Buried twice over the centuries, a precious gold cuff from Thessaloniki, Greece, is a document of Byzantine history
Twice buried and twice revealed, a gold cuff in the exhibition Heaven and Earth: Art of Byzantium from Greek Collections is more than a mere object of art—it embodies the story of a city.
With its mate (shown above), the cuff was found in 1956 in Thessaloniki, Greece, nearly three feet below the ground of Dodecanesos Street, part of the textile district close to the harbor. Buried with the cuffs were two sets of earrings with granulation and pearls, an unusual white glass amulet decorated with red lines and dots, a gold cross that once contained a small relic, and a round gold button. The jewelry may have belonged to a single person, a woman of means who used the cuffs to secure the flared sleeves of her silken gown.
Created and Swiftly Buried
At the time of the cuffs’ creation—the ninth century A.D.—Thessaloniki was a thriving metropolis with a reputation for fine work in gold, silver, precious stones, and silk. The decoration of the dome of Hagia Sophia, the city’s main church, epitomizes the high-caliber mosaic work of the same period. Within the dome, the Virgin Mary wears ornamented cuffs to secure the ends of her sleeves.
Despite their value, however, the cuffs were worn for a relatively short time. On July 29, 904, Thessaloniki was ruthlessly attacked by Saracens. The citizens banded together, dismantling ancient tombs to blockade the harbor. Stone taken from the dead, it was thought, would protect the living. At the same time, the wealthy raced to bury their treasures, hoping to wait out the invasion and to reunite, ultimately, with their valuables. In the course of the invasion the city’s residents were ruthlessly murdered, many as they tried to escape through the city gates.

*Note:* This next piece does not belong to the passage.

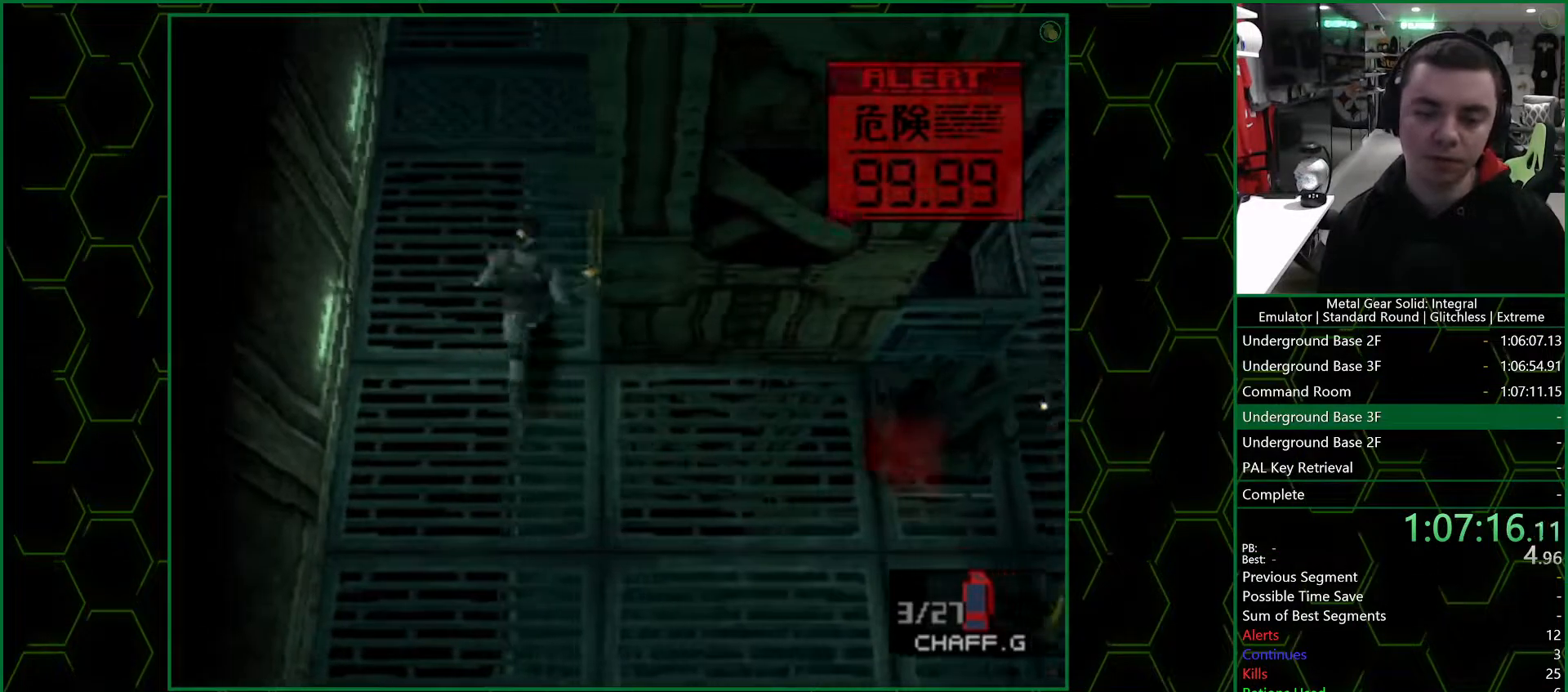
{"buttons": ["DPAD_UP"], "left_stick": "center", "right_stick": "center", "events": []}
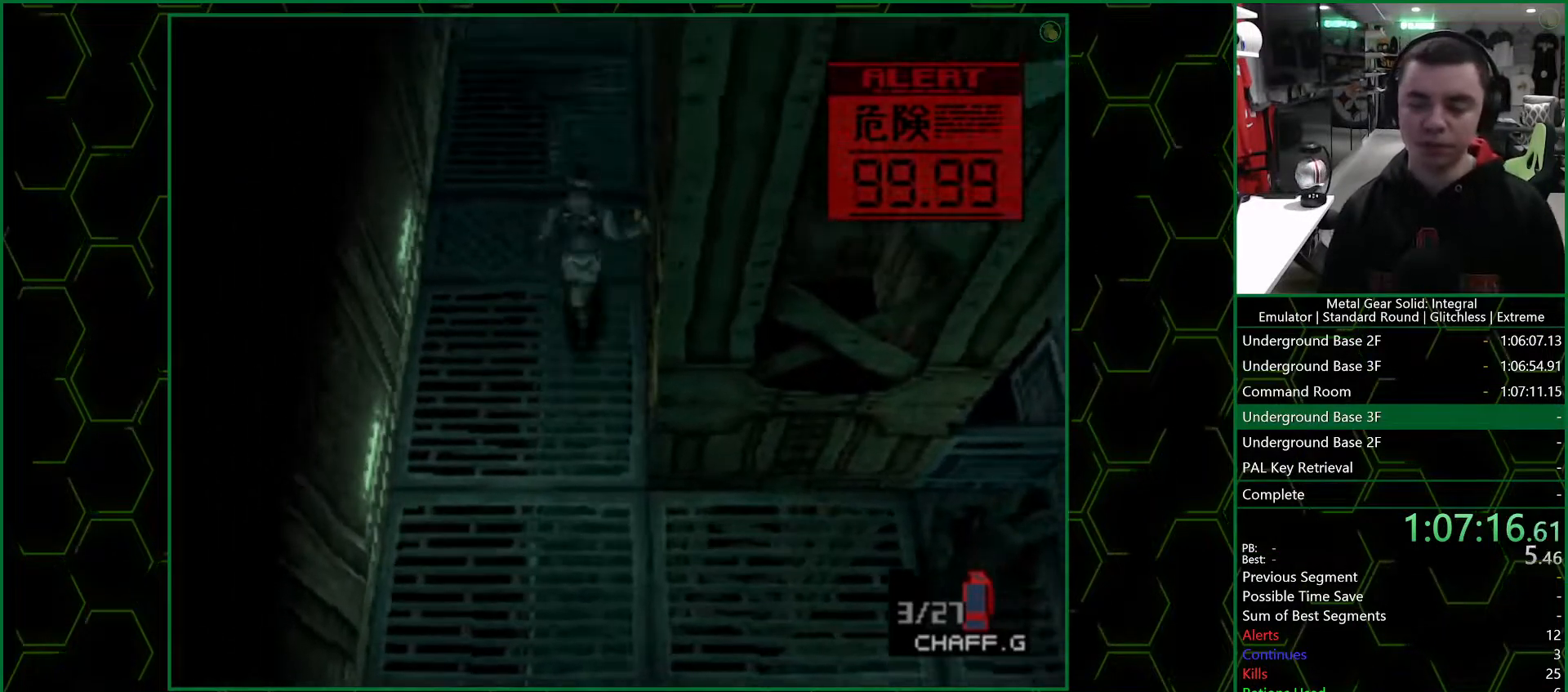
{"buttons": ["DPAD_UP"], "left_stick": "center", "right_stick": "center", "events": []}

One witness to the massacre, the church lector John Kaminiates, was spared, but only through his wits and wealth. According to his own words, he promised to reveal to his captors the location of his hidden treasures, warning: “if we die, then that is the end of them: they will to all intents and purposes slip out of your hands and cease to be, along with ourselves.”
The hunt for Thessaloniki’s riches continued for ten days and nights: “with the city yielding an abundant harvest of valuables and other costly finery…so that these objects were piled up on top of one another till they lay in heaps as big as mountains and covered all the ground beneath them.” The cuffs were likely two of many treasures hidden when the city was threatened. Its owner never returned to reclaim them.
Hoarded and Rediscovered
Centuries after its burial, the treasure of jewelry was found. Whether through discovery or sale, the pair of cuffs fell into the hands of a new owner, who likely appreciated their fine workmanship, but also prized the base value of their gold. We know this because when the Byzantine cuffs and the other jewelry were unearthed in 1956, they were accompanied by dozens of gold ducats from Venice, Austria, and the Netherlands, as well as a large group of Ottoman coins. This group of valuable objects had been assembled nearly 300 years earlier, about 1660, perhaps by a wealthy merchant.
At the time they were collected, these coins might have been used to purchase several bolts of expensive silk, a commodity actively traded in Thessaloniki in the 1600s. When the hoard was buried, the city, now called by its Turkish name, Selanik, was only distantly recalled as Byzantine, although it possessed many of the historic monuments that give the modern-day city its Byzantine identity. Under Ottoman rule, the city was demographically rich, with forty-eight Muslim districts, fifty-six Jewish districts, and another sixteen occupied by Christians, Armenians, and others. Dodecanesos Street, the site of the hoard’s discovery, was an important commercial area for the Jewish community. This new context fits the story of the hoard—for it is likely that a wealthy merchant once treasured the cuffs.
We will never know the precise reason for the burial of the cuffs, their associated jewelry, and the coins in the mid-1600s, but we do know that this was a time of upheaval for the city’s Jewish community, which was destabilized by the appearance of the pseudo-Messiah Sabbatai Zvi and faced economic challenges due to loss of trade privileges.
The time between the objects’ second burial in the 1600s and their rediscovery in 1956 marked a difficult period for Thessaloniki. In 1917, much of the lower city was damaged in a conflagration that changed the shape and altered the spirit of the city. Buried below the smoldering ashes and debris of Dodecanesos Street was the treasure, covered by yet another layer of history. Safely hidden, the treasure preserves the story of not one, but two owners who never returned to claim it.
For an eyewitness account of the invasion of Thessaloniki in 904, see John Kaminiates, The Capture of Thessaloniki, trans. D. Frendo, A. Fotiou, and G.Böhlig, Byzantina Australiensia, 12 (Perth, 2000).